• [Task item]: Starting at the line below that contains "Figure 15. Results" and ending at the line that contains "Figure 1. Energy", retype each line exactly as it stands, but omit the pictures.

• [Data provided]:

━━━━━━━━━━━━━━━━

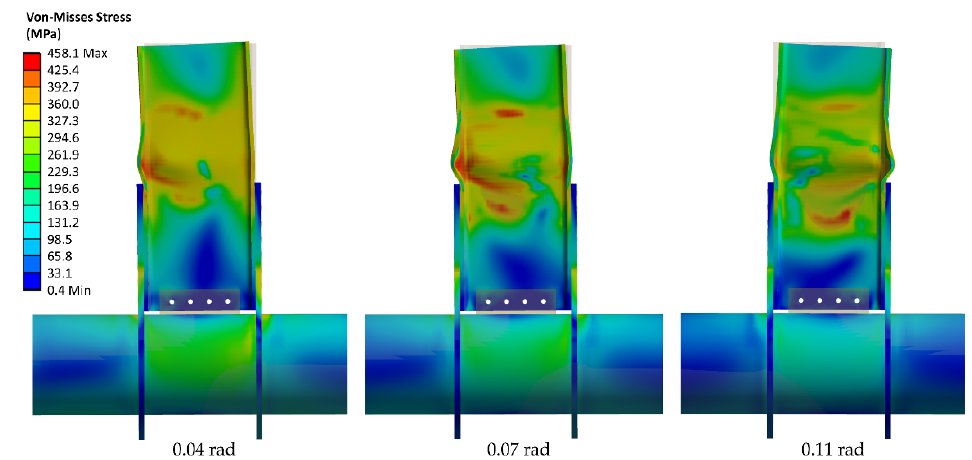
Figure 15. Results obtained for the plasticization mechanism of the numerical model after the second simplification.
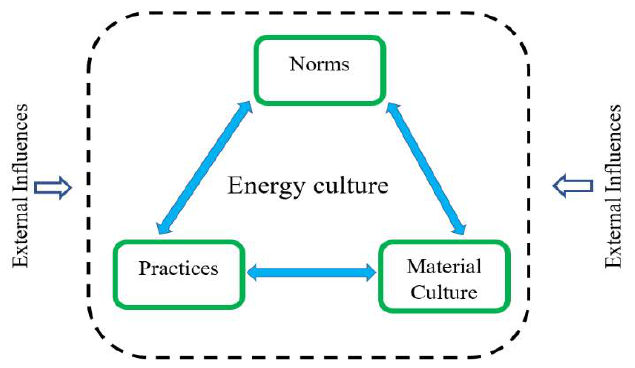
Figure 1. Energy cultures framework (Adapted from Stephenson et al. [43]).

━━━━━━━━━━━━━━━━

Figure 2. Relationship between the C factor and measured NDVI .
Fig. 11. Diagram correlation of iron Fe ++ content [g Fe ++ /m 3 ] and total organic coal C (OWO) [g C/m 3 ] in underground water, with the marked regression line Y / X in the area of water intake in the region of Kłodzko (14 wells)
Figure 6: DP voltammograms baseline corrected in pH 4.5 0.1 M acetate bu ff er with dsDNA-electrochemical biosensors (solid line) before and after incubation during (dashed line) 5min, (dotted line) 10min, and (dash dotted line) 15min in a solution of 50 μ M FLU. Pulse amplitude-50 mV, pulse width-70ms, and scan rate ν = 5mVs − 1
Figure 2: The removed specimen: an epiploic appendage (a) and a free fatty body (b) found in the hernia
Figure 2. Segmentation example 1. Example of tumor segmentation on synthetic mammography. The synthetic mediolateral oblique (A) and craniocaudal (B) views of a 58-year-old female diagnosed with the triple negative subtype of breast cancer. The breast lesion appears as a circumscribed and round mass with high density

━━━━━━━━━━━━━━━━

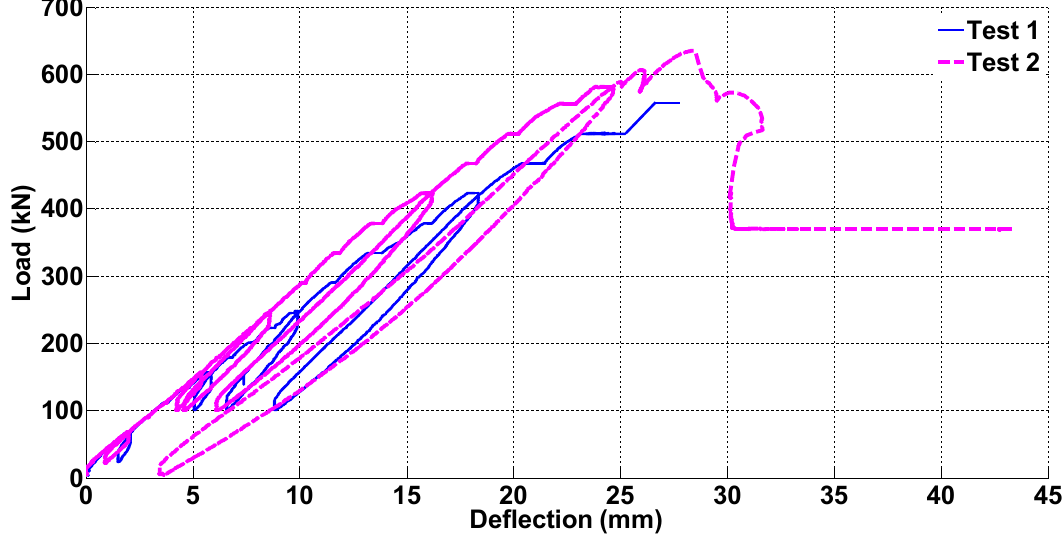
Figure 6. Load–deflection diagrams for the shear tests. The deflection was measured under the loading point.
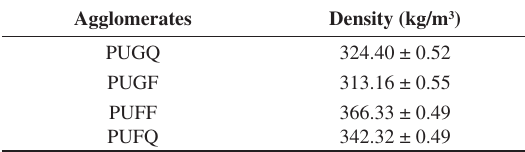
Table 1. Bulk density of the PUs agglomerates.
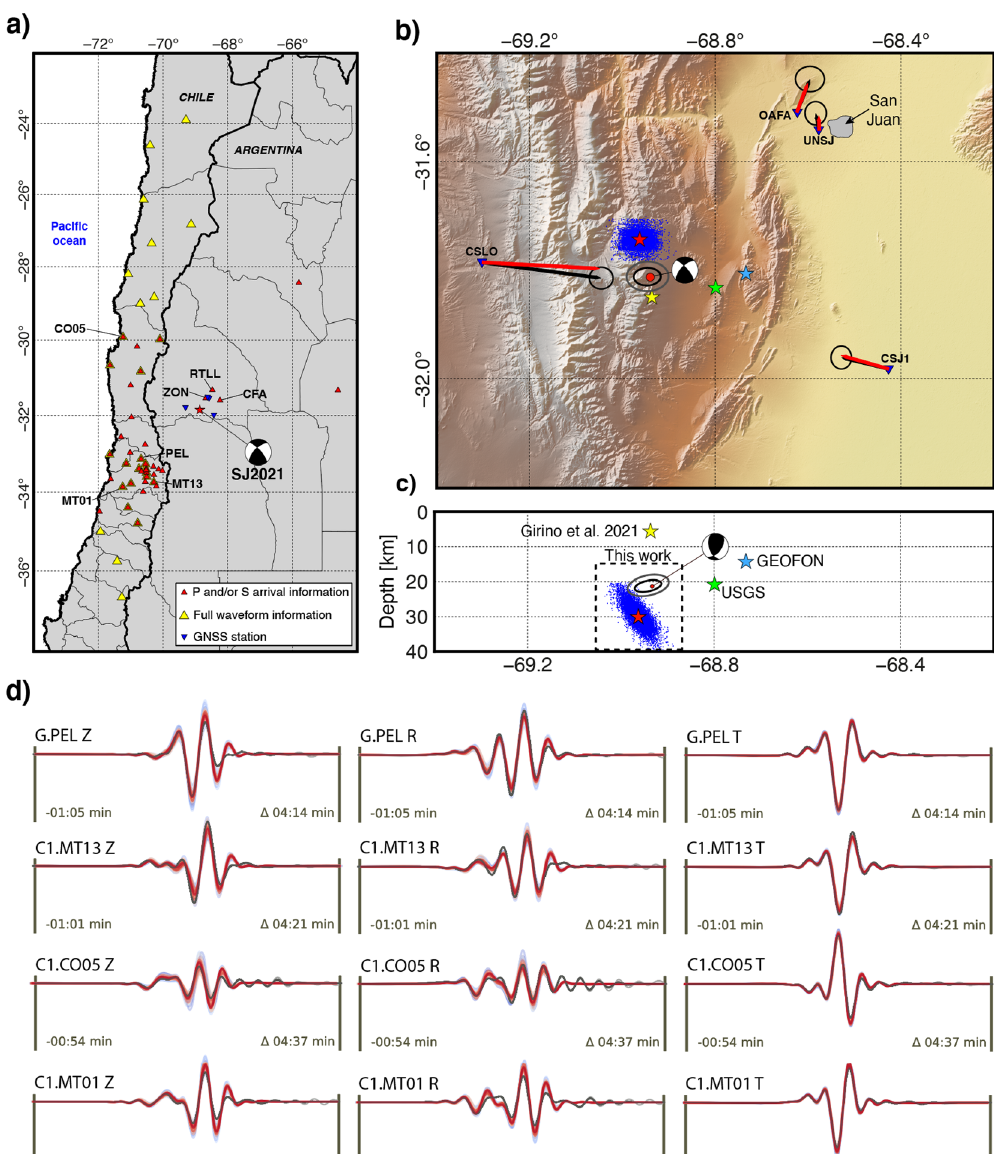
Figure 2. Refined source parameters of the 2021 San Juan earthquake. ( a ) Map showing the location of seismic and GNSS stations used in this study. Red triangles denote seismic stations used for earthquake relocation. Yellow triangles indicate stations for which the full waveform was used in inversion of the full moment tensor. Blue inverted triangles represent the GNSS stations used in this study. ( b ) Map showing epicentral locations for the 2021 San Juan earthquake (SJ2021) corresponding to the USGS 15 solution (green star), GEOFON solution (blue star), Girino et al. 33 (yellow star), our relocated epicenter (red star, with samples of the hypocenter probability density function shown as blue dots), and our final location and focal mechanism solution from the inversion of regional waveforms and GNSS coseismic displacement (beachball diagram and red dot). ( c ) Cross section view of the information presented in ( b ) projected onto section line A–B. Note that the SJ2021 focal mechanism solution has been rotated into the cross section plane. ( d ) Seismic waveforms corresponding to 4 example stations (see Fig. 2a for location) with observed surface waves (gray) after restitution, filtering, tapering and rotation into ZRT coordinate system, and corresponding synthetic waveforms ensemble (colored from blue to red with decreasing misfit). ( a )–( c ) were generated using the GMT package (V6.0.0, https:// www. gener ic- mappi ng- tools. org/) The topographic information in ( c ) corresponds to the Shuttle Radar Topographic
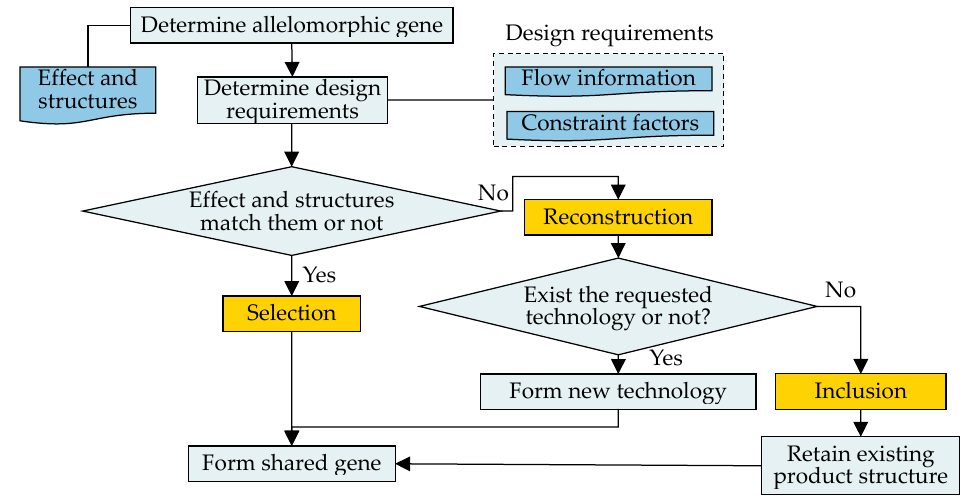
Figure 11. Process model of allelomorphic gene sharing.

━━━━━━━━━━━━━━━━

• [Completed exercise]:
Figure 15. Results obtained for the plasticization mechanism of the numerical model after the second simplification.
Figure 1. Energy cultures framework (Adapted from Stephenson et al. [43]).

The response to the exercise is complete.